Lo stesso Ministero dell'Economia e della Finanza si è sperticato nelle smentite, dicendo: "Tali contenuti non corrispondono alla realtà. Come si potrà constatare quando si prenderà visione della lettera che sarà firmata dal ministro e inviata a Bruxelles".

Ma all'interno del MEF stesso, qualcuno ha detto che le anticipazioni, invece, erano assolutamente corretti. E quel qualcuno non è un funzionario qualunque, ma la viceministra Laura Castelli del MoVimento 5 Stelle, la quale ha detto: "Mi sorprende la smentita del Ministro Tria sulla versione della lettera pubblicata dagli organi di informazione. Nel pomeriggio anche io ho visto una bozza della lettera che girava con quei contenuti e quel passaggio sul taglio al welfare c'era". Castelli poi aveva aggiunto: "Sono disponibile a supportare il ministro per rivederne il contenuto".

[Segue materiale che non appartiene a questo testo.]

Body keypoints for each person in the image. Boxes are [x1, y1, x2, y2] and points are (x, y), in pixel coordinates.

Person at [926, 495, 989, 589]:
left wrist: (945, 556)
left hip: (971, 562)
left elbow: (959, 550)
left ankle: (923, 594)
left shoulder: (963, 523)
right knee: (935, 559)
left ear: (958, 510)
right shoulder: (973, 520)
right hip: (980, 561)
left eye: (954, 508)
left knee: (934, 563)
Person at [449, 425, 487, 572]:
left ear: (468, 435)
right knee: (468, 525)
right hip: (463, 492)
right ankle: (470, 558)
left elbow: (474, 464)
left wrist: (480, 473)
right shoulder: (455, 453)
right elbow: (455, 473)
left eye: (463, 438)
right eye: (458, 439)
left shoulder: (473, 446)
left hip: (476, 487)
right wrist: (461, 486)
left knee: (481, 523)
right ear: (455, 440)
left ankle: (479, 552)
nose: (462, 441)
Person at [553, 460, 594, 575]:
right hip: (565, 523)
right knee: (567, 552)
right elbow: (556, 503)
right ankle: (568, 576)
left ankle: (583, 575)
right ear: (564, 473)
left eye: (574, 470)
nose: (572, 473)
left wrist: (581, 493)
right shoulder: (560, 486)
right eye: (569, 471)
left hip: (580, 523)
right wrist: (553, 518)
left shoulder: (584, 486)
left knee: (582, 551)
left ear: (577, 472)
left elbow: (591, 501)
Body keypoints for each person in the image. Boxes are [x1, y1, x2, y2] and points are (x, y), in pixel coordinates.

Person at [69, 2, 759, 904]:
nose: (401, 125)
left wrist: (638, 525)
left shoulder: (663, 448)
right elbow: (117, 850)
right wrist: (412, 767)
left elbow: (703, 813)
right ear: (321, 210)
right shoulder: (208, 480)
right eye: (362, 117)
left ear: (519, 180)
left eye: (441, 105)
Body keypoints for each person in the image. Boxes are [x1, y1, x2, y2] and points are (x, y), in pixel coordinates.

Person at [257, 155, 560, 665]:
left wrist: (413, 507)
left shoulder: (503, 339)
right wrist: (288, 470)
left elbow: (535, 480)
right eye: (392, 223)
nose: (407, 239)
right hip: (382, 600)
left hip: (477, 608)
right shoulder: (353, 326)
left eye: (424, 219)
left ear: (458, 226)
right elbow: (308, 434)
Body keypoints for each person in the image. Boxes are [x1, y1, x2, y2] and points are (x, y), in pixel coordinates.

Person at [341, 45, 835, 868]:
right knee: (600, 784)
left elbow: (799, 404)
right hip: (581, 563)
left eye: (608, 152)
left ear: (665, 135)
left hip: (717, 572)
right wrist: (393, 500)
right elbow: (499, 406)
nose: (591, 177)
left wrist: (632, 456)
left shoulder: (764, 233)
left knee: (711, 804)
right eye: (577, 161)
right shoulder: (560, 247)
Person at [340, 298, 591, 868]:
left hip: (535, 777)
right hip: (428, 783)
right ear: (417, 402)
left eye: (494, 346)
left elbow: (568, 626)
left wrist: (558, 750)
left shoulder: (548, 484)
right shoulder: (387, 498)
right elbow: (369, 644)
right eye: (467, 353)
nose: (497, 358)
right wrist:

Ma quindi cosa c'è nella lettera inviata all'UE? Ebbene sono saltati i riferimenti ai tagli del welfare, di quota 100 e del Reddito di Cittadinanza. Viene detto genericamente che "il governo sta elaborando un programma complessivo di revisione della spesa corrente comprimibile e delle entrate, anche tributarie". Si parla anche della flat tax che sarà fatta "nel rispetto degli obiettivi di riduzione del disavanzo".